Start of Supplied material

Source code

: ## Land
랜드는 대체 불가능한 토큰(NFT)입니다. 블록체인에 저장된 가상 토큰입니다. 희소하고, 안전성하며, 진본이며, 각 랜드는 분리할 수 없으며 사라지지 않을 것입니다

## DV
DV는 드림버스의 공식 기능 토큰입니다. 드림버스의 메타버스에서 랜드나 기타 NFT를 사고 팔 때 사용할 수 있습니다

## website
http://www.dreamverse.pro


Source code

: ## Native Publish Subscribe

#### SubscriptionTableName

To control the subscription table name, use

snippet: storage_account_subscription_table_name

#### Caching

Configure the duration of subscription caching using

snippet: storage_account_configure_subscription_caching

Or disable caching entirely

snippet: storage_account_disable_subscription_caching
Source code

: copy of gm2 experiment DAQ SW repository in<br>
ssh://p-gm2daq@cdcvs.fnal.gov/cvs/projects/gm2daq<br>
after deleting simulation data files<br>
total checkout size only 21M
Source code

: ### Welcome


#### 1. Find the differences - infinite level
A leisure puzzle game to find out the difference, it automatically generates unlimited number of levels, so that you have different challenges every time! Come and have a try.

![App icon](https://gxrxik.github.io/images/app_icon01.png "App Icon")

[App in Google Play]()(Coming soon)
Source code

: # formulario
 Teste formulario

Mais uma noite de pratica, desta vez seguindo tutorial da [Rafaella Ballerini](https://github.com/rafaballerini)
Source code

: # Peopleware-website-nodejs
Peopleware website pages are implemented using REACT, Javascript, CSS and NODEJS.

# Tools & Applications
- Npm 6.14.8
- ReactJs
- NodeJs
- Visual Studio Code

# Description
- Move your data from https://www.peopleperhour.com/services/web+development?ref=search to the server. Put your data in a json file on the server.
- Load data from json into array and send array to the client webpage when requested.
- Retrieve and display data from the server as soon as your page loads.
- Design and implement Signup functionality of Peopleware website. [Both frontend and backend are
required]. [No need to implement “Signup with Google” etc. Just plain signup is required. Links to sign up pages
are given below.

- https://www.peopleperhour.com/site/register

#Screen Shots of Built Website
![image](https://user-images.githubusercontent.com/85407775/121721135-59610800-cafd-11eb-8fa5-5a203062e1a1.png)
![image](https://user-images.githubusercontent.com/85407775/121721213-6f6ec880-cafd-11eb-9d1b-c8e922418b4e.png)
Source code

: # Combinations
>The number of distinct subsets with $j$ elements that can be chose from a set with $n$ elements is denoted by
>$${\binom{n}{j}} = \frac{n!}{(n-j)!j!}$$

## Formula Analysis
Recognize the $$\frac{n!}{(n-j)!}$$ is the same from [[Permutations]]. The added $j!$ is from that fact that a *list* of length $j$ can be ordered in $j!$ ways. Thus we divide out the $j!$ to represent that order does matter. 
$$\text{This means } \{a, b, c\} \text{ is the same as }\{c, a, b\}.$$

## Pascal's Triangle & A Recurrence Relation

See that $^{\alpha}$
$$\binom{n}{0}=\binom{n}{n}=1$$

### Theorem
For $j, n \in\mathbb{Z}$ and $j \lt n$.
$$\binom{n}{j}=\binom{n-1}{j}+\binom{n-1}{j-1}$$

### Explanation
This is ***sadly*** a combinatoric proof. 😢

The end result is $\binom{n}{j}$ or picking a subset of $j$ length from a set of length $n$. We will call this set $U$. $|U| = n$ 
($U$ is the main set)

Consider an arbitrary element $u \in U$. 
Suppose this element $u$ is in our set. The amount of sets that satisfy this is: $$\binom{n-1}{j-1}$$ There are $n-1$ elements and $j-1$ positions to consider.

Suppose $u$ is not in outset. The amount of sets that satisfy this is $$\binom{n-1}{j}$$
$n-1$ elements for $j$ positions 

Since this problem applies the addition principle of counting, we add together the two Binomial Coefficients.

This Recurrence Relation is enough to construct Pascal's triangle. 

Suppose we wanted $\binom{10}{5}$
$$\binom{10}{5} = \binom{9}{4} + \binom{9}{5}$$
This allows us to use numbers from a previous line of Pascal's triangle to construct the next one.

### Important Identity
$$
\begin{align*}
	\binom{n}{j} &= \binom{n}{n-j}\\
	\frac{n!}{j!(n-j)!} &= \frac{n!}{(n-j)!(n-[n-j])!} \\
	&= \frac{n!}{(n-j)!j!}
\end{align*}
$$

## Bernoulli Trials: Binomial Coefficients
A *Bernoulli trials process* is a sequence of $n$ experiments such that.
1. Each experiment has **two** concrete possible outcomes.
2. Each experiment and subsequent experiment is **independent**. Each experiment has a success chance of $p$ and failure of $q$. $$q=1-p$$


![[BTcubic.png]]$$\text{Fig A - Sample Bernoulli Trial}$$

End of Supplied material

Exercise details ▸
Reproduce the entire listing above, substituting "binary" for every occurrence of "Bernoulli" and leaving everything else unchanged.

Written response ▸
Source code

: ## Land
랜드는 대체 불가능한 토큰(NFT)입니다. 블록체인에 저장된 가상 토큰입니다. 희소하고, 안전성하며, 진본이며, 각 랜드는 분리할 수 없으며 사라지지 않을 것입니다

## DV
DV는 드림버스의 공식 기능 토큰입니다. 드림버스의 메타버스에서 랜드나 기타 NFT를 사고 팔 때 사용할 수 있습니다

## website
http://www.dreamverse.pro


Source code

: ## Native Publish Subscribe

#### SubscriptionTableName

To control the subscription table name, use

snippet: storage_account_subscription_table_name

#### Caching

Configure the duration of subscription caching using

snippet: storage_account_configure_subscription_caching

Or disable caching entirely

snippet: storage_account_disable_subscription_caching
Source code

: copy of gm2 experiment DAQ SW repository in<br>
ssh://p-gm2daq@cdcvs.fnal.gov/cvs/projects/gm2daq<br>
after deleting simulation data files<br>
total checkout size only 21M
Source code

: ### Welcome


#### 1. Find the differences - infinite level
A leisure puzzle game to find out the difference, it automatically generates unlimited number of levels, so that you have different challenges every time! Come and have a try.

![App icon](https://gxrxik.github.io/images/app_icon01.png "App Icon")

[App in Google Play]()(Coming soon)
Source code

: # formulario
 Teste formulario

Mais uma noite de pratica, desta vez seguindo tutorial da [Rafaella Ballerini](https://github.com/rafaballerini)
Source code

: # Peopleware-website-nodejs
Peopleware website pages are implemented using REACT, Javascript, CSS and NODEJS.

# Tools & Applications
- Npm 6.14.8
- ReactJs
- NodeJs
- Visual Studio Code

# Description
- Move your data from https://www.peopleperhour.com/services/web+development?ref=search to the server. Put your data in a json file on the server.
- Load data from json into array and send array to the client webpage when requested.
- Retrieve and display data from the server as soon as your page loads.
- Design and implement Signup functionality of Peopleware website. [Both frontend and backend are
required]. [No need to implement “Signup with Google” etc. Just plain signup is required. Links to sign up pages
are given below.

- https://www.peopleperhour.com/site/register

#Screen Shots of Built Website
![image](https://user-images.githubusercontent.com/85407775/121721135-59610800-cafd-11eb-8fa5-5a203062e1a1.png)
![image](https://user-images.githubusercontent.com/85407775/121721213-6f6ec880-cafd-11eb-9d1b-c8e922418b4e.png)
Source code

: # Combinations
>The number of distinct subsets with $j$ elements that can be chose from a set with $n$ elements is denoted by
>$${\binom{n}{j}} = \frac{n!}{(n-j)!j!}$$

## Formula Analysis
Recognize the $$\frac{n!}{(n-j)!}$$ is the same from [[Permutations]]. The added $j!$ is from that fact that a *list* of length $j$ can be ordered in $j!$ ways. Thus we divide out the $j!$ to represent that order does matter. 
$$\text{This means } \{a, b, c\} \text{ is the same as }\{c, a, b\}.$$

## Pascal's Triangle & A Recurrence Relation

See that $^{\alpha}$
$$\binom{n}{0}=\binom{n}{n}=1$$

### Theorem
For $j, n \in\mathbb{Z}$ and $j \lt n$.
$$\binom{n}{j}=\binom{n-1}{j}+\binom{n-1}{j-1}$$

### Explanation
This is ***sadly*** a combinatoric proof. 😢

The end result is $\binom{n}{j}$ or picking a subset of $j$ length from a set of length $n$. We will call this set $U$. $|U| = n$ 
($U$ is the main set)

Consider an arbitrary element $u \in U$. 
Suppose this element $u$ is in our set. The amount of sets that satisfy this is: $$\binom{n-1}{j-1}$$ There are $n-1$ elements and $j-1$ positions to consider.

Suppose $u$ is not in outset. The amount of sets that satisfy this is $$\binom{n-1}{j}$$
$n-1$ elements for $j$ positions 

Since this problem applies the addition principle of counting, we add together the two Binomial Coefficients.

This Recurrence Relation is enough to construct Pascal's triangle. 

Suppose we wanted $\binom{10}{5}$
$$\binom{10}{5} = \binom{9}{4} + \binom{9}{5}$$
This allows us to use numbers from a previous line of Pascal's triangle to construct the next one.

### Important Identity
$$
\begin{align*}
	\binom{n}{j} &= \binom{n}{n-j}\\
	\frac{n!}{j!(n-j)!} &= \frac{n!}{(n-j)!(n-[n-j])!} \\
	&= \frac{n!}{(n-j)!j!}
\end{align*}
$$

## binary Trials: Binomial Coefficients
A *binary trials process* is a sequence of $n$ experiments such that.
1. Each experiment has **two** concrete possible outcomes.
2. Each experiment and subsequent experiment is **independent**. Each experiment has a success chance of $p$ and failure of $q$. $$q=1-p$$


![[BTcubic.png]]$$\text{Fig A - Sample binary Trial}$$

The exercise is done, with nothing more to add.